**WRITTEN INSTRUCTION**
Write out every line of the records below exactly as it appears, omitting the pictures.

Data excerpts:
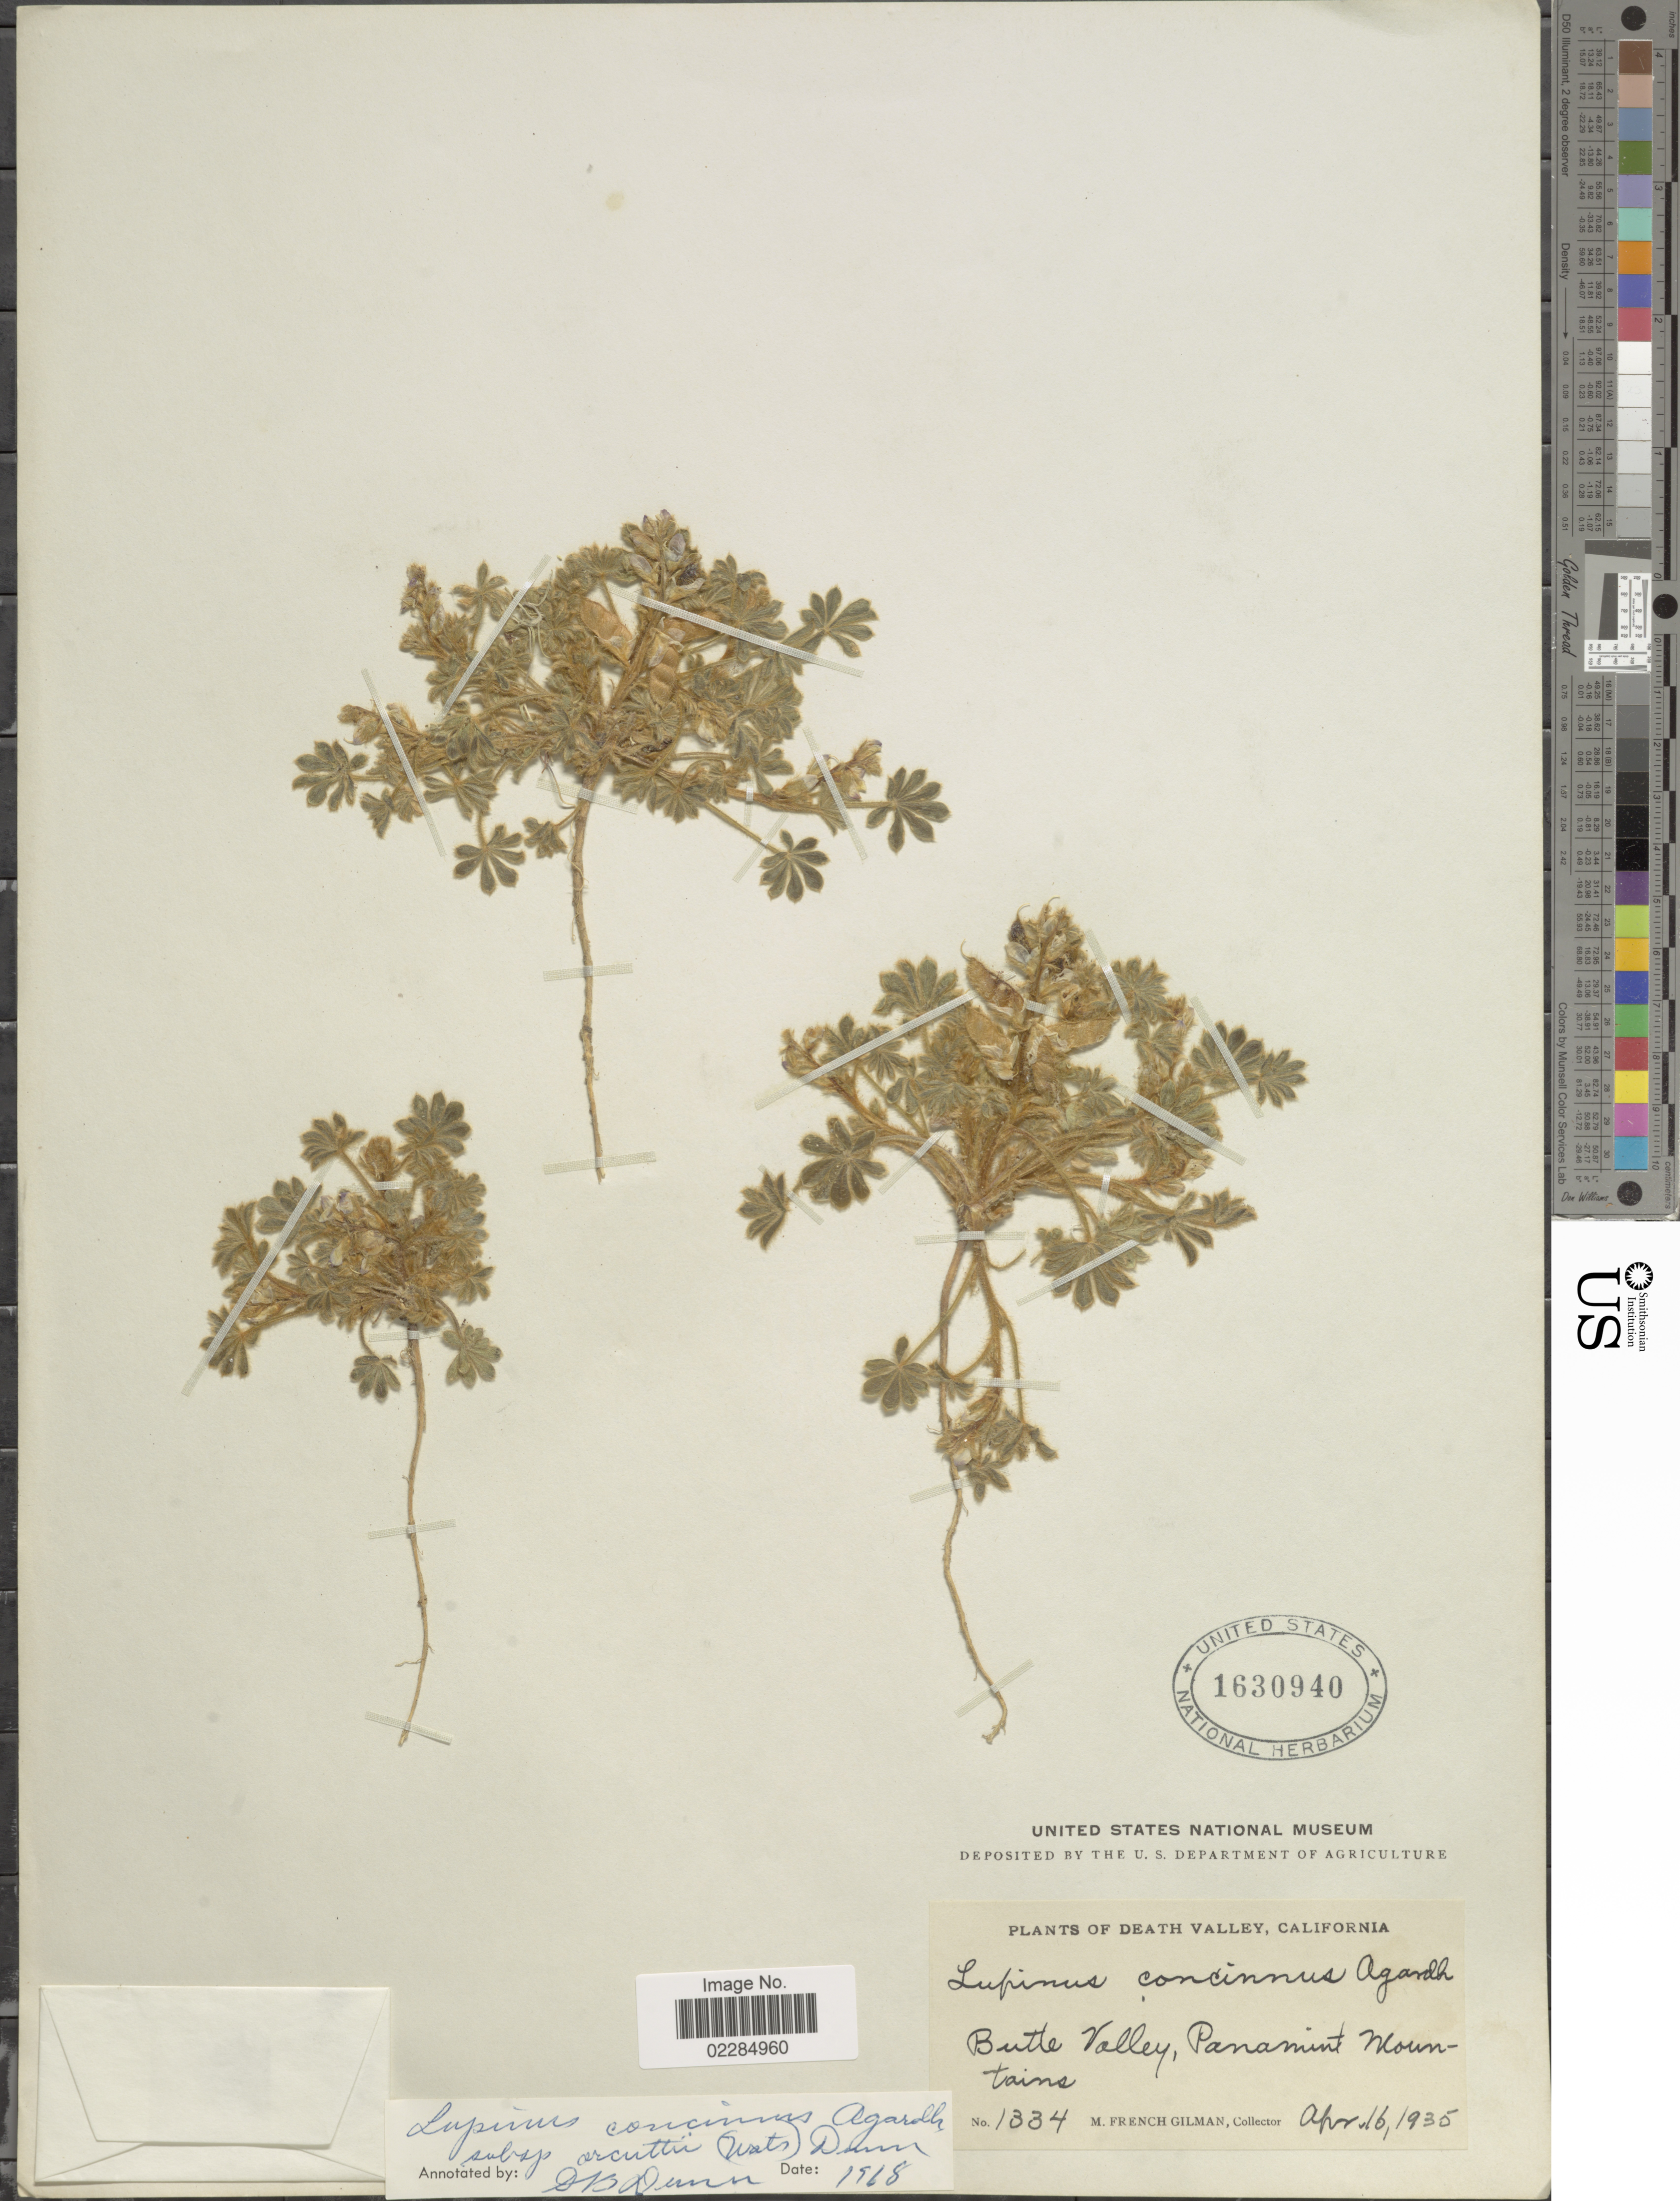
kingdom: Plantae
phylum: Tracheophyta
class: Magnoliopsida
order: Fabales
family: Fabaceae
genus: Lupinus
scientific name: Lupinus concinnus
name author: J. Agardh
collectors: M. F. Gilman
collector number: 1334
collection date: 1935-04-16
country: United States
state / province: California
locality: Death Valley. Butte Valley, Panamint Mountains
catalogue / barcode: US 1630940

**CORRECT OUTPUT**
kingdom: Plantae
phylum: Tracheophyta
class: Magnoliopsida
order: Fabales
family: Fabaceae
genus: Lupinus
scientific name: Lupinus concinnus
name author: J. Agardh
collectors: M. F. Gilman
collector number: 1334
collection date: 1935-04-16
country: United States
state / province: California
locality: Death Valley. Butte Valley, Panamint Mountains
catalogue / barcode: US 1630940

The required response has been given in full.